[SOURCE RECORDS]
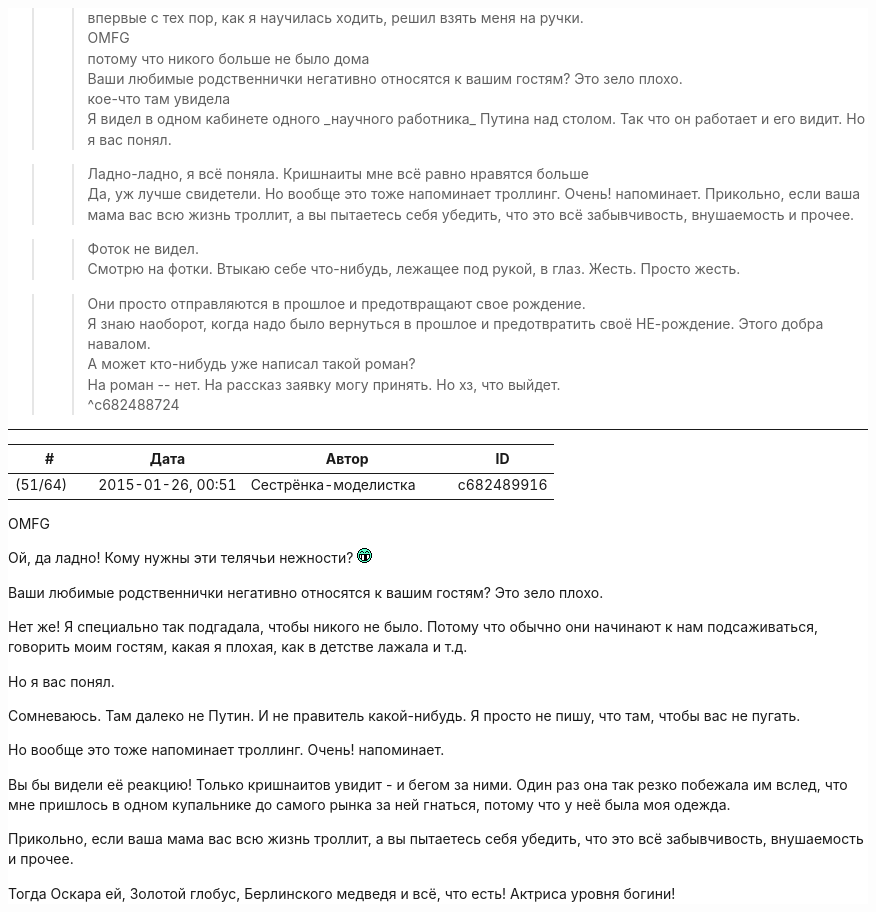  >>впервые с тех пор, как я научилась ходить, решил взять меня на ручки.   
 OMFG   
 >>потому что никого больше не было дома   
 Ваши любимые родственнички негативно относятся к вашим гостям? Это зело плохо.   
 >>кое-что там увидела   
 Я видел в одном кабинете одного \_научного работника\_ Путина над столом. Так что он работает и его видит. Но я вас понял.   
   
 >>Ладно-ладно, я всё поняла. Кришнаиты мне всё равно нравятся больше   
 Да, уж лучше свидетели. Но вообще это тоже напоминает троллинг. Очень! напоминает. Прикольно, если ваша мама вас всю жизнь троллит, а вы пытаетесь себя убедить, что это всё забывчивость, внушаемость и прочее.   
   
 >>Фоток не видел.   
 Смотрю на фотки. Втыкаю себе что-нибудь, лежащее под рукой, в глаз. Жесть. Просто жесть.   
   
 >>Они просто отправляются в прошлое и предотвращают свое рождение.   
 Я знаю наоборот, когда надо было вернуться в прошлое и предотвратить своё НЕ-рождение. Этого добра навалом.   
 >>А может кто-нибудь уже написал такой роман?   
 На роман -- нет. На рассказ заявку могу принять. Но хз, что выйдет.   
 ^c682488724

---



|         #         |              Дата              |                     Автор                     |           ID           |
| --- | --- | --- | --- |
| (51/64) | 2015-01-26, 00:51 | Сестрёнка-моделистка | c682489916 |

  
  OMFG    
   
 Ой, да ладно! Кому нужны эти телячьи нежности? ![:gigi:](pics/1134.gif)   
   
  Ваши любимые родственнички негативно относятся к вашим гостям? Это зело плохо.    
   
 Нет же! Я специально так подгадала, чтобы никого не было. Потому что обычно они начинают к нам подсаживаться, говорить моим гостям, какая я плохая, как в детстве лажала и т.д.   
   
  Но я вас понял.    
   
 Сомневаюсь. Там далеко не Путин. И не правитель какой-нибудь. Я просто не пишу, что там, чтобы вас не пугать.   
   
  Но вообще это тоже напоминает троллинг. Очень! напоминает.    
   
 Вы бы видели её реакцию! Только кришнаитов увидит - и бегом за ними. Один раз она так резко побежала им вслед, что мне пришлось в одном купальнике до самого рынка за ней гнаться, потому что у неё была моя одежда.   
   
  Прикольно, если ваша мама вас всю жизнь троллит, а вы пытаетесь себя убедить, что это всё забывчивость, внушаемость и прочее.    
   
 Тогда Оскара ей, Золотой глобус, Берлинского медведя и всё, что есть! Актриса уровня богини!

[REQUEST] What is needed is an exact copy of the lines from the one containing "Вы бы видели" through the last line of the records, and nothing else.

[EXPECTED ANSWER]
 Вы бы видели её реакцию! Только кришнаитов увидит - и бегом за ними. Один раз она так резко побежала им вслед, что мне пришлось в одном купальнике до самого рынка за ней гнаться, потому что у неё была моя одежда.   
   
  Прикольно, если ваша мама вас всю жизнь троллит, а вы пытаетесь себя убедить, что это всё забывчивость, внушаемость и прочее.    
   
 Тогда Оскара ей, Золотой глобус, Берлинского медведя и всё, что есть! Актриса уровня богини!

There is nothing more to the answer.